Si le climat devenait plus sec et chaud, les tourbières relâcheraient plus de CO2. C’est l’un des résultats de la thèse de doctorat de Matthieu Mulot réalisée au Jardin botanique de Neuchâtel et qu’il a soutenu récemment à l’Université de Neuchâtel. Sachant que les tourbières, qui ne recouvrent qu’environ 3% des terres émergées, renferment le tiers du carbone des sols de la planète, une augmentation de température contribuerait à amplifier considérablement l’effet de serre.
«Les tourbières sont connues pour fonctionner comme des puits de carbone, explique Matthieu Mulot. Cela signifie que le sol d’une tourbière fixe plus de CO2 qu’il n’en rejette. Cette particularité est due au fait que le sol des tourbières est saturé en eau. Il devient donc rapidement privé d’oxygène.
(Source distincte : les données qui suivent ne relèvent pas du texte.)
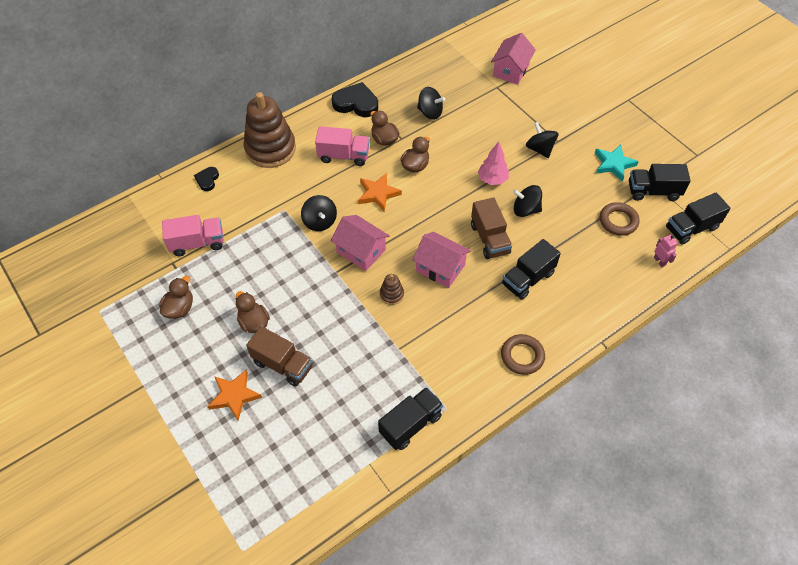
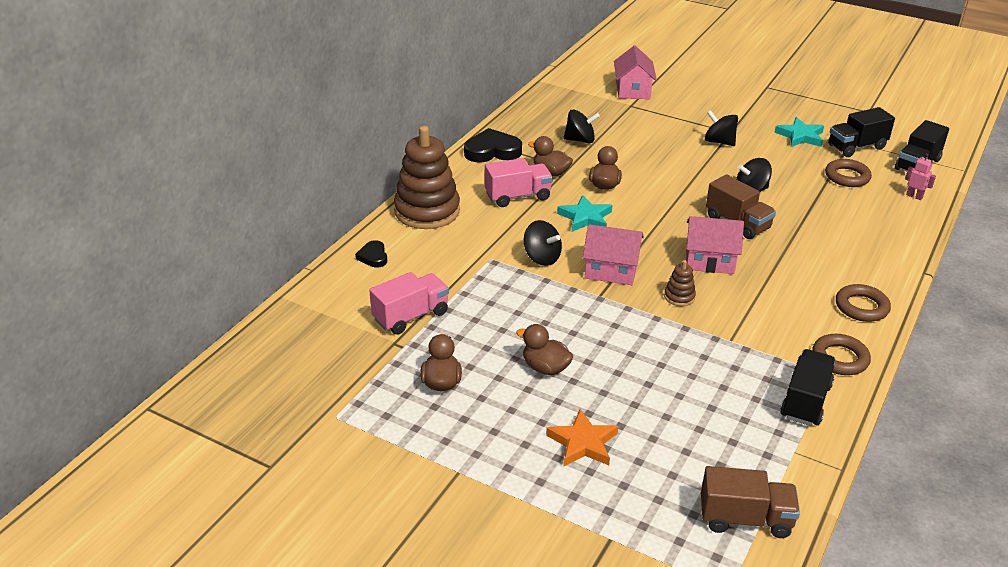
camera: 25 degrees left, 20 degrees down
brown truck [246,326,313,387] -> brown truck moved to [701,466,800,538]
orange star [358,173,402,211] -> turquoise star [557,195,612,232]
pink tree [478,142,509,185] -> none
black truck [502,239,561,300] -> none
none -> brown ring [812,334,871,375]

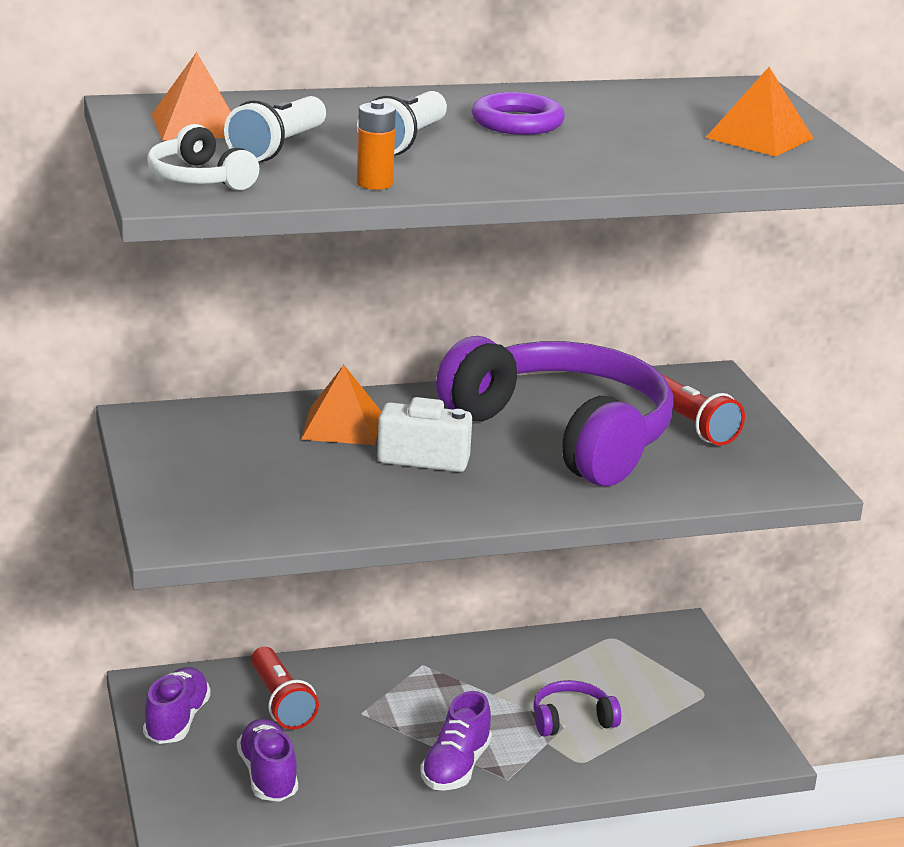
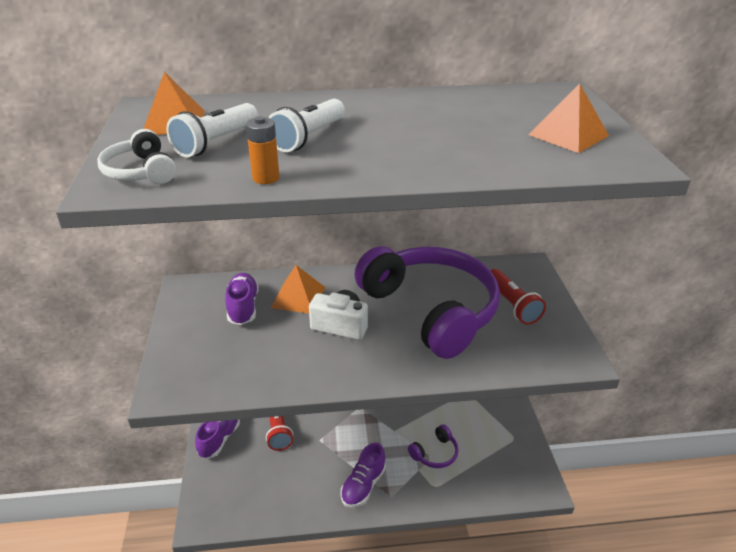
camera: 10 degrees right, 10 degrees up
purple shoe [237,719,298,802] -> purple shoe moved to [225,273,259,325]
purple ring [471,92,565,135] -> none
purple headphones [533,680,621,737] -> purple headphones turned 150 degrees clockwise [408,424,459,468]

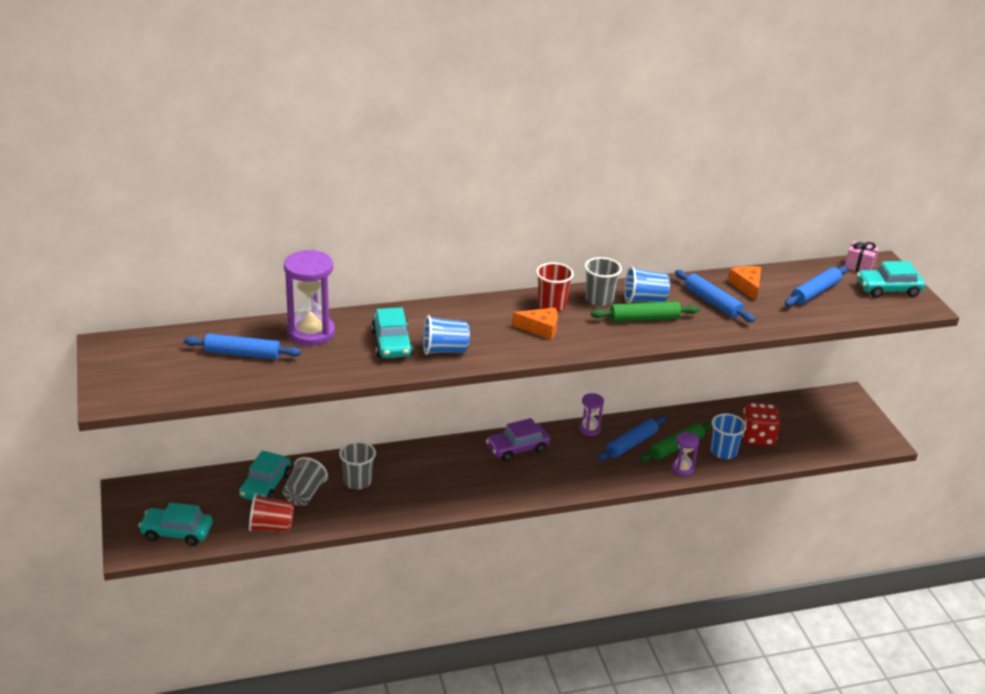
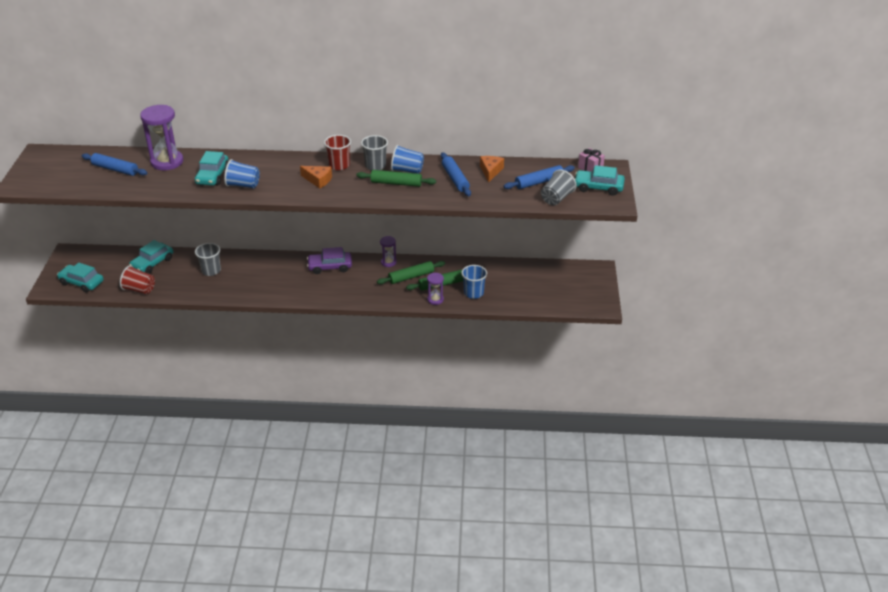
camera: 20 degrees right, 5 degrees up
grey cup [283,457,328,506] -> grey cup moved to [541,169,577,206]
blue rolling pin [597,416,667,461] -> green rolling pin [377,261,445,284]
red dice [742,402,780,446] -> none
Or, la majorité des organismes du sol – et en particulier ceux qui sont les plus efficaces pour décomposer la matière organique – ne tolèrent pas ces conditions». Ainsi, la décomposition de la matière organique est fortement réduite dans les tourbières, de sorte qu’il reste davantage de carbone emprisonné dans le sol que de carbone rejeté dans l’atmosphère.
L’objectif de cette recherche réalisée sous la supervision d’Edward Mitchell, directeur du Laboratoire de biodiversité du sol, était d’étudier les communautés microbiennes des tourbières en fonction du degré d’humidité de leur environnement. Quarante-cinq mini-tourbières «en pot» ont ainsi été exposées à trois niveaux de nappe, dans le but de tester leur réaction à la sécheresse. Il en ressort que les tourbières relâchent plus de CO2 quand le niveau d’eau s’abaisse ou que la température augmente.
Le fonctionnement du sol d’une tourbière dépend notamment des micro-organismes qui le peuplent, dont les amibes à thèque qui ont suscité l’intérêt des chercheurs. «Nous avons constaté qu’en milieu humide, les communautés d’amibes sont dominées par l’espèce Hyalosphenia papilio, alors que sa population chute en milieu sec. Conclusion : la diversité en microorganismes augmente quand le climat s’assèche. Ce changement de communauté reflète bien les processus écologiques qui s’opèrent dans une tourbière lorsqu’on l’assèche.»
L’expérience réalisée durant cette thèse ne permet pas immédiatement de construire des modèles prédictifs transposables à l’échelle du globe. Elle aide toutefois à mieux comprendre les mécanismes écologiques en jeu dans la réponse des tourbières aux changements climatiques. La compréhension de ces mécanismes est cruciale pour l’élaboration de futurs modèles généraux.